One cannot present evidence to differentiate between two theories unless they are both coherent and make clear and different predictions. Arguments against theories is a valid way to deal with them; so is asking questions to clarify what they are saying.
I don't understand you there. Spivey can make experiments which lead him to conclude that there may not be any fixed representations of anything in the brain. Bringsjord can manually solve the Busy Beaver for 6-state Turing Machines, while the machines themselves can't. These are examples of what I have; what I'm now looking for are examples of experiments from the results of which the opposite can be concluded.
How is it relevant whether there are any fixed representations in the brain? self-modifying code could achieve that.

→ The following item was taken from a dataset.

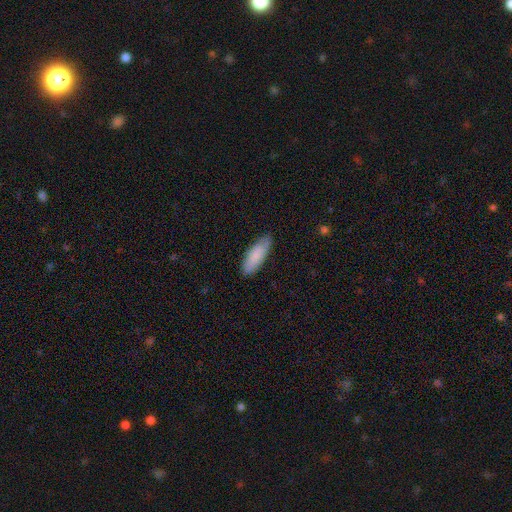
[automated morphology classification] Overall: smooth (85%). How rounded: in between (58%; cigar-shaped 41%). Merging: none (82%).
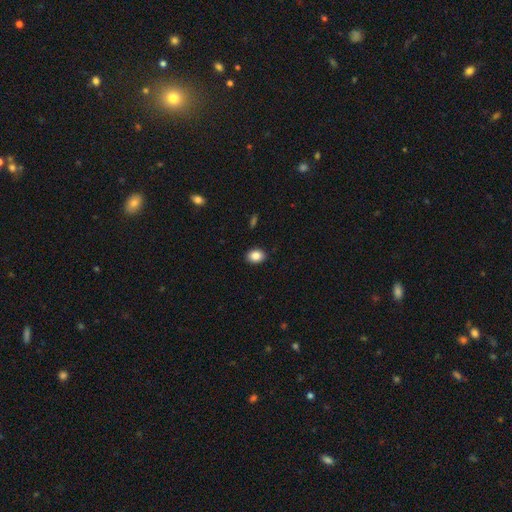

there is no reason to believe that bringsjord can solve that problem and a computer can't. divide his method of solving it into very small steps. then answer which step did he do which a computer can't do?
There are many steps. You have a set of different Turing Machines with alphabet {0,1}, each of which has, say, 4 states. You want to know which of these is the one that, starting from a tape filled with 0's, can write the largest number of consecutive 1's onto the tape, before it halts. If it halts - you don't know that in the beginning. A human can find out, by manually simulating the sequence and counting the steps. It's a lot of work - there are 61.519 possible 4-state machines -, but Bringsjord (or more likely, a group of undergrads available to him) has/have done it. A computer can't do it. For details, please read the paper.
You're telling me that a computer cannot simulate steps of a turing machine, one at a time? it can't store the current state of the turing machine, and the rules, in memory, and use the rules to get from one state to the next?
Are you really saying that a computer with too little memory can't do it, or something like that? because it seems blatantly obvious that a computer can simulate a turing machine.
A Turing Machine is an idealized computer. But no computer/TM can find out which of the possible 61.519 4-state TMs can write the longest string of 1's on a blank tape before halting.
No, a computer cannot do it, due to incompleteness (Once there was a man called Kurt Gödel...) Bringsjords experiment proves that humans can "hypercompute" uncomputable functions. The great majority of functions which exist are uncomputable.